- _Task details_
Only one stretch of the data below is wanted: the lines starting at the one with "basket: present [260,512,338,576]" and ending at the one with "notebook: present [754,608,839,633]", both included, given again exactly.

- _Listed records_
========

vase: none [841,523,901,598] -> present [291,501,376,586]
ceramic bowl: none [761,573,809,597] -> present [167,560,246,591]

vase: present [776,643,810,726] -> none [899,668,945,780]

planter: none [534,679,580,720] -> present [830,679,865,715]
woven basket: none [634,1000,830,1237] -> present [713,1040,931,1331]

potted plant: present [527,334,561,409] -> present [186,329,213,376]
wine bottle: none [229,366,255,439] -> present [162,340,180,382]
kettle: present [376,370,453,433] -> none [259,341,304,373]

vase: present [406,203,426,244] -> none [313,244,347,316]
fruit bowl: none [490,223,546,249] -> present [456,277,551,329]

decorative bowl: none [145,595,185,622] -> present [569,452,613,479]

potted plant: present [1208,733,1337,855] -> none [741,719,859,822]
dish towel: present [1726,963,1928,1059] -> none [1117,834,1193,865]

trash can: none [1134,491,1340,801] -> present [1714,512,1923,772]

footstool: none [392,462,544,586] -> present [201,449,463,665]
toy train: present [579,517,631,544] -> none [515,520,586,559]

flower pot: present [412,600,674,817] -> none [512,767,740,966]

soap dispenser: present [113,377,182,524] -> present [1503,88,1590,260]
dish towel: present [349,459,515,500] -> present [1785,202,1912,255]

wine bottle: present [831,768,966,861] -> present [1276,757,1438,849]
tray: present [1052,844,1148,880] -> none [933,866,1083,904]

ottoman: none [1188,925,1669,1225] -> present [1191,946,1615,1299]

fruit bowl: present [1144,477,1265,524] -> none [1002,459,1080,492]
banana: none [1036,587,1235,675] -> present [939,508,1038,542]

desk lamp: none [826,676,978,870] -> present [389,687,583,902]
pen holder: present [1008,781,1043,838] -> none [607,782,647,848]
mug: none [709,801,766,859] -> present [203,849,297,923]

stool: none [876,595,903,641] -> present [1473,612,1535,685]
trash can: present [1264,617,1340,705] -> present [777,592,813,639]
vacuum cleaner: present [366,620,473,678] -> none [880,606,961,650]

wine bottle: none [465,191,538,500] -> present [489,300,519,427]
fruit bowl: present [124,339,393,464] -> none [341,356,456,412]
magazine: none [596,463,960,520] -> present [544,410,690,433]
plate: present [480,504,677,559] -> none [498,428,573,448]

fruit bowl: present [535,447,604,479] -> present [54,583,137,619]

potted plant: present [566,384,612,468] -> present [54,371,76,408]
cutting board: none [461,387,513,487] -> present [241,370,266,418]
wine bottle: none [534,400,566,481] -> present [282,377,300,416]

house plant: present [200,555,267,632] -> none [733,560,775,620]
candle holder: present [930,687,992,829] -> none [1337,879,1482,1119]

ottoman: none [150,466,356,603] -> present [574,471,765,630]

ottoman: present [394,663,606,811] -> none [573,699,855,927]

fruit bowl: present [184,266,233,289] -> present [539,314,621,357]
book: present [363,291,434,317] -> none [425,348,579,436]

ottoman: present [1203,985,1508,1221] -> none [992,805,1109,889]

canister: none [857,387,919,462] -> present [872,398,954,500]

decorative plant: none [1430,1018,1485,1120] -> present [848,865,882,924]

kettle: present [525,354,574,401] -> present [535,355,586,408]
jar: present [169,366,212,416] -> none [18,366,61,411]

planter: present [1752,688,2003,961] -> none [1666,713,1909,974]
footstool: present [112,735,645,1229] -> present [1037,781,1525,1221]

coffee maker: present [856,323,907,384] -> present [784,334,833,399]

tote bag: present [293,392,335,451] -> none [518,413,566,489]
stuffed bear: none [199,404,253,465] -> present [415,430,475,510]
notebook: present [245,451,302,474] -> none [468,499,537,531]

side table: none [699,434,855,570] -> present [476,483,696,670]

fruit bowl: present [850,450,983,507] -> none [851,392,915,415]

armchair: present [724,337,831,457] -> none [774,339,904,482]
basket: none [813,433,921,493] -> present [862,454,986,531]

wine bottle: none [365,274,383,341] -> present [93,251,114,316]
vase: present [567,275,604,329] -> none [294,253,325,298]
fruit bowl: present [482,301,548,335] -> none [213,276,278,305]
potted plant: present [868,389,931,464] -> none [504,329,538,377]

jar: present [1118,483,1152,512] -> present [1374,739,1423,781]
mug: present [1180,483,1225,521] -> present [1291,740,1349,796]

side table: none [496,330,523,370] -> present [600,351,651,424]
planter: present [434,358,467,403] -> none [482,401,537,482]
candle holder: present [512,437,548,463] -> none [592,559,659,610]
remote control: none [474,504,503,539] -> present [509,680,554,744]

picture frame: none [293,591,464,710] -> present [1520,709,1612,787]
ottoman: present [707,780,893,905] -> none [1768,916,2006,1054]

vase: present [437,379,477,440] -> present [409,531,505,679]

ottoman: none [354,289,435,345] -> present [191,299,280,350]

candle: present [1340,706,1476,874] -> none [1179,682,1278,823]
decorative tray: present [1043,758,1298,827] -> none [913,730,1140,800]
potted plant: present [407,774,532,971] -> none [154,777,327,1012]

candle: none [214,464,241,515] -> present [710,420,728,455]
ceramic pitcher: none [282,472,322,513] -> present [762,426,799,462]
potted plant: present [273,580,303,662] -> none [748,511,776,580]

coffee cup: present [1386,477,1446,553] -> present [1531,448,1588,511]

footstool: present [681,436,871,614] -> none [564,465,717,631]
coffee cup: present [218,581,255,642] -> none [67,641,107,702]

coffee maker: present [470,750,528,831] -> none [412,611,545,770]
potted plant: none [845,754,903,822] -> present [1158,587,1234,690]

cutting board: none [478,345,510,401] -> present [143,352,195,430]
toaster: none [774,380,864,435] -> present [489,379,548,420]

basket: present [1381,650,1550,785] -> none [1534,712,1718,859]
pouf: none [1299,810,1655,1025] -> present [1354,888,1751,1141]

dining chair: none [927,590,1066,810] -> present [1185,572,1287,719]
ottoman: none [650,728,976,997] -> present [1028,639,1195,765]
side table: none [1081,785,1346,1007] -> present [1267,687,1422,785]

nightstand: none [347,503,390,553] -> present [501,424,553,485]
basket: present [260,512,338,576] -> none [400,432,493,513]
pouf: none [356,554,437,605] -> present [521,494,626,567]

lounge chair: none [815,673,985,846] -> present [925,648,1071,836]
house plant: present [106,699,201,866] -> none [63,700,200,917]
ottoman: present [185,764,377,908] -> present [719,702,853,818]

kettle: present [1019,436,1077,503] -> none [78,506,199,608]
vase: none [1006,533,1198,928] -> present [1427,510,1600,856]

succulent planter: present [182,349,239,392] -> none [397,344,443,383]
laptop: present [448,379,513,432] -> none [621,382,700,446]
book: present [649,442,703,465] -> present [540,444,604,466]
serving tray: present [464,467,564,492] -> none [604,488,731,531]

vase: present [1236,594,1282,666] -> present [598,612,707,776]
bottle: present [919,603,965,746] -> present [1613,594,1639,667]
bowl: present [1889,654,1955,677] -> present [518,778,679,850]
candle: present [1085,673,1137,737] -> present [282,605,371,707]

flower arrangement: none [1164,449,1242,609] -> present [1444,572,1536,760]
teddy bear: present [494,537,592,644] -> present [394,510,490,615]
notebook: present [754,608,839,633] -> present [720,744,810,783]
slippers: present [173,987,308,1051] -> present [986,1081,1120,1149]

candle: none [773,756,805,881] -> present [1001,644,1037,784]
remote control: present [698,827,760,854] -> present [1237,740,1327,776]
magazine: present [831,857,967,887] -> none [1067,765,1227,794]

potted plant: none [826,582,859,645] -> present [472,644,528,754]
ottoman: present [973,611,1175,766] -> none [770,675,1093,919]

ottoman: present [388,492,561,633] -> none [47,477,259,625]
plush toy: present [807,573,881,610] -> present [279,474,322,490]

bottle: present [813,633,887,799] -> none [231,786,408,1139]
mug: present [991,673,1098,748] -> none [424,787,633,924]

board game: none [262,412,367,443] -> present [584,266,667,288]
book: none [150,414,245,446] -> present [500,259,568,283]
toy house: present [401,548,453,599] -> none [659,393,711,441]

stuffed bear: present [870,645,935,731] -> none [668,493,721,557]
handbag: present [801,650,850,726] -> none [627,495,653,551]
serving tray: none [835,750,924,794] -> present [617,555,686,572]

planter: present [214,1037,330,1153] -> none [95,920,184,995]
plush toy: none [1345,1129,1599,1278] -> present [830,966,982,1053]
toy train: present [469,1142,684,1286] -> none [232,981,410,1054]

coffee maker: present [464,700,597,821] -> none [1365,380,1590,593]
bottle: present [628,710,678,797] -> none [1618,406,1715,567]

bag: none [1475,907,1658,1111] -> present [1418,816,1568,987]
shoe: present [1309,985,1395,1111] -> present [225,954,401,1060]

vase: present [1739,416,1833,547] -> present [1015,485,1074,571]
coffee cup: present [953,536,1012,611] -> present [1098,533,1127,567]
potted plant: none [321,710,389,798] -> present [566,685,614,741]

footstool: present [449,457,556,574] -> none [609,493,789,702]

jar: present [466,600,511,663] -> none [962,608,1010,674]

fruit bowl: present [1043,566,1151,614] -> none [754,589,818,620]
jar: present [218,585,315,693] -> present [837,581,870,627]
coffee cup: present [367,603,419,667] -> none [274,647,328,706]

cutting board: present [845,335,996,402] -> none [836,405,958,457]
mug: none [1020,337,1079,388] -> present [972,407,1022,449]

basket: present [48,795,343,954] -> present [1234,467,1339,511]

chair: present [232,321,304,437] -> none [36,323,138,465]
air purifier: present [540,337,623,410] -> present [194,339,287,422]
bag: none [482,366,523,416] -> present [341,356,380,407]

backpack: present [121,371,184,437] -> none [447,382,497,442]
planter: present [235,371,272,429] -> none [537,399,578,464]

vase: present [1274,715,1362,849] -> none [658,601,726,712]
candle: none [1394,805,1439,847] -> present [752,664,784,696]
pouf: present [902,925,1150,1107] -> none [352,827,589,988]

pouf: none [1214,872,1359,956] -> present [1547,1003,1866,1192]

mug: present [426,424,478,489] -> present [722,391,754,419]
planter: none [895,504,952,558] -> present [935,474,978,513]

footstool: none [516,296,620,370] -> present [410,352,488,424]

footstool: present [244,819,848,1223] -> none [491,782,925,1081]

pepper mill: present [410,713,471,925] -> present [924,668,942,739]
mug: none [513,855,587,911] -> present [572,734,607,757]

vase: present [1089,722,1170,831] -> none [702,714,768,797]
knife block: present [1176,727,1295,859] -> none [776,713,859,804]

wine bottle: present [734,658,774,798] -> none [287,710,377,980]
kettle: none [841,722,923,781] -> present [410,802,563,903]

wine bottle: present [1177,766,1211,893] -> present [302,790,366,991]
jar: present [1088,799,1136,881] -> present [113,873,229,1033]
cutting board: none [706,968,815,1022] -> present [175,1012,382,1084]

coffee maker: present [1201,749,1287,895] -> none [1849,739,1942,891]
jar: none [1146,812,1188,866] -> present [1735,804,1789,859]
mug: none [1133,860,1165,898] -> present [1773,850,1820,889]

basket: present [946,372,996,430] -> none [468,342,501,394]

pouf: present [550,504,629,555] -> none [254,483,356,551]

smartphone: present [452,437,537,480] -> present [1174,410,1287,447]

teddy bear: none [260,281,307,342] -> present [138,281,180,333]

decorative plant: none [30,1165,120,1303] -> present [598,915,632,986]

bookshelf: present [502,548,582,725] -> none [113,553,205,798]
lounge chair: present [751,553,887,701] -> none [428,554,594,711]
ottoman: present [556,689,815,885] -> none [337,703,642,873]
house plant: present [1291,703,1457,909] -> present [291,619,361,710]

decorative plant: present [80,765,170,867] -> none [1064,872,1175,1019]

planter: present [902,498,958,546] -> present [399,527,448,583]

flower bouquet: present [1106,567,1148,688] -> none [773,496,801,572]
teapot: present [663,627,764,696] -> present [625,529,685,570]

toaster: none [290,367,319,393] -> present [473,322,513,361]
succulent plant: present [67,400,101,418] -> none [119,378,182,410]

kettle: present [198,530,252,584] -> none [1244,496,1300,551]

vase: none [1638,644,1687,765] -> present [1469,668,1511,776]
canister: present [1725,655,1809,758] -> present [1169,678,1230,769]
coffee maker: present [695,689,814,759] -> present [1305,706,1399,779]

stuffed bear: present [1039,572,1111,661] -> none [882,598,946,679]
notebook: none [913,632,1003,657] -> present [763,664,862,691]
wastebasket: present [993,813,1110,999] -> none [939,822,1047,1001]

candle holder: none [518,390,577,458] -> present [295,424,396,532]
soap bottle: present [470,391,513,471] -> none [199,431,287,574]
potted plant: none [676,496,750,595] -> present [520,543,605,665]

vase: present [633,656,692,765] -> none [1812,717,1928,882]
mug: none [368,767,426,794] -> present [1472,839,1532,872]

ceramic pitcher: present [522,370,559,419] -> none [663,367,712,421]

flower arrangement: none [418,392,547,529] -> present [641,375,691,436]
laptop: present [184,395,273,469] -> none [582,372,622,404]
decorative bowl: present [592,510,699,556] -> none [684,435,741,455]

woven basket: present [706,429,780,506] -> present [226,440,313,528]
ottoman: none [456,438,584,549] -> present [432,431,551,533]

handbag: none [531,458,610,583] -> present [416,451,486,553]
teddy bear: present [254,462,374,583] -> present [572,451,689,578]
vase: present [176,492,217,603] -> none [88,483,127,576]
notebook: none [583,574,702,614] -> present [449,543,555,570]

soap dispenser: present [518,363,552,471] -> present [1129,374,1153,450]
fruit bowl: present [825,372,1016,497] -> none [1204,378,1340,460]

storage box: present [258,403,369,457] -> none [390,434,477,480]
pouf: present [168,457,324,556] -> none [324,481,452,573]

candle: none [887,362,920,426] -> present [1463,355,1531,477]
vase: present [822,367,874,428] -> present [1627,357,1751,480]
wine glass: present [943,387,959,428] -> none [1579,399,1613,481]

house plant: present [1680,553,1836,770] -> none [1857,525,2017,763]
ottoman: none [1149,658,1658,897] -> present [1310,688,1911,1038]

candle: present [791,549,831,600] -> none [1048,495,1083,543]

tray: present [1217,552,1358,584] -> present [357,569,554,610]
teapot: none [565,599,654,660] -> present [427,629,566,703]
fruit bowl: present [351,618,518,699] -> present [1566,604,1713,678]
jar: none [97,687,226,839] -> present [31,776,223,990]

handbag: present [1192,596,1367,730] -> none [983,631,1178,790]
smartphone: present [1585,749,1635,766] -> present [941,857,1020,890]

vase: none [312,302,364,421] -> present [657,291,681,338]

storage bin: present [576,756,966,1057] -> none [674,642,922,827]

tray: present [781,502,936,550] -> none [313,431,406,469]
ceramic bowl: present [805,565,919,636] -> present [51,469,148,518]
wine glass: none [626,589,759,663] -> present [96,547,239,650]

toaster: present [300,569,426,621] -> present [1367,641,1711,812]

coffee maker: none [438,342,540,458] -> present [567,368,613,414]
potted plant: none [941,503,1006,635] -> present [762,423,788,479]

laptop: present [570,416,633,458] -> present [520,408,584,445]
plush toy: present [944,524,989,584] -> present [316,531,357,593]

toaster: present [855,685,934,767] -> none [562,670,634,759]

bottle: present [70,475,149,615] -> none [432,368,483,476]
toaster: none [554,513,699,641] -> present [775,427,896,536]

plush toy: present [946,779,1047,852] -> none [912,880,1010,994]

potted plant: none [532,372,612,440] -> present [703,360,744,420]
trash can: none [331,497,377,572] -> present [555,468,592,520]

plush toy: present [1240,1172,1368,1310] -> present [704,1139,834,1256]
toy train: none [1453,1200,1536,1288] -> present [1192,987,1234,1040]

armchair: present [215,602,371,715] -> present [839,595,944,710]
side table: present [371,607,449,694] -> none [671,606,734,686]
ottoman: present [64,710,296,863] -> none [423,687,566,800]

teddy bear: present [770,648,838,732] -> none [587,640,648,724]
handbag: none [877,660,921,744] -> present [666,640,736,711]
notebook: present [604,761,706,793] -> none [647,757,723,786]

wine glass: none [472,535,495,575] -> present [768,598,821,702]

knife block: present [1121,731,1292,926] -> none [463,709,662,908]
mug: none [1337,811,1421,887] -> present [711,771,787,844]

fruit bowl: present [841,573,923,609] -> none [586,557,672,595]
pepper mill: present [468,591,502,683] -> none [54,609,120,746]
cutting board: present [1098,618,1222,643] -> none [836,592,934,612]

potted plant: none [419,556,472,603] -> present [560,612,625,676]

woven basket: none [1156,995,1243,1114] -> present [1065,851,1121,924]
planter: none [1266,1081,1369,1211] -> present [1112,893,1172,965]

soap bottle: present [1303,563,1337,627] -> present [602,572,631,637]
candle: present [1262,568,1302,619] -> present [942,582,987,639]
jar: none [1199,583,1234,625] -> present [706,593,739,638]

========

- _Solution_
basket: present [260,512,338,576] -> none [400,432,493,513]
pouf: none [356,554,437,605] -> present [521,494,626,567]

lounge chair: none [815,673,985,846] -> present [925,648,1071,836]
house plant: present [106,699,201,866] -> none [63,700,200,917]
ottoman: present [185,764,377,908] -> present [719,702,853,818]

kettle: present [1019,436,1077,503] -> none [78,506,199,608]
vase: none [1006,533,1198,928] -> present [1427,510,1600,856]

succulent planter: present [182,349,239,392] -> none [397,344,443,383]
laptop: present [448,379,513,432] -> none [621,382,700,446]
book: present [649,442,703,465] -> present [540,444,604,466]
serving tray: present [464,467,564,492] -> none [604,488,731,531]

vase: present [1236,594,1282,666] -> present [598,612,707,776]
bottle: present [919,603,965,746] -> present [1613,594,1639,667]
bowl: present [1889,654,1955,677] -> present [518,778,679,850]
candle: present [1085,673,1137,737] -> present [282,605,371,707]

flower arrangement: none [1164,449,1242,609] -> present [1444,572,1536,760]
teddy bear: present [494,537,592,644] -> present [394,510,490,615]
notebook: present [754,608,839,633] -> present [720,744,810,783]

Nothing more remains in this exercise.